Copy the data below, changing "flores" to "frutos" and leaving everything else the same.
### Exercise input ###
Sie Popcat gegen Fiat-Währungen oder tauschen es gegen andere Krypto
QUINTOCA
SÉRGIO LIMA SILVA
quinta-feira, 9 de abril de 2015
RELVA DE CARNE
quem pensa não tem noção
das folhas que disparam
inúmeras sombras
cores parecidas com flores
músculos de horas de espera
###
* [Solution]:
Sie Popcat gegen Fiat-Währungen oder tauschen es gegen andere Krypto
QUINTOCA
SÉRGIO LIMA SILVA
quinta-feira, 9 de abril de 2015
RELVA DE CARNE
quem pensa não tem noção
das folhas que disparam
inúmeras sombras
cores parecidas com frutos
músculos de horas de espera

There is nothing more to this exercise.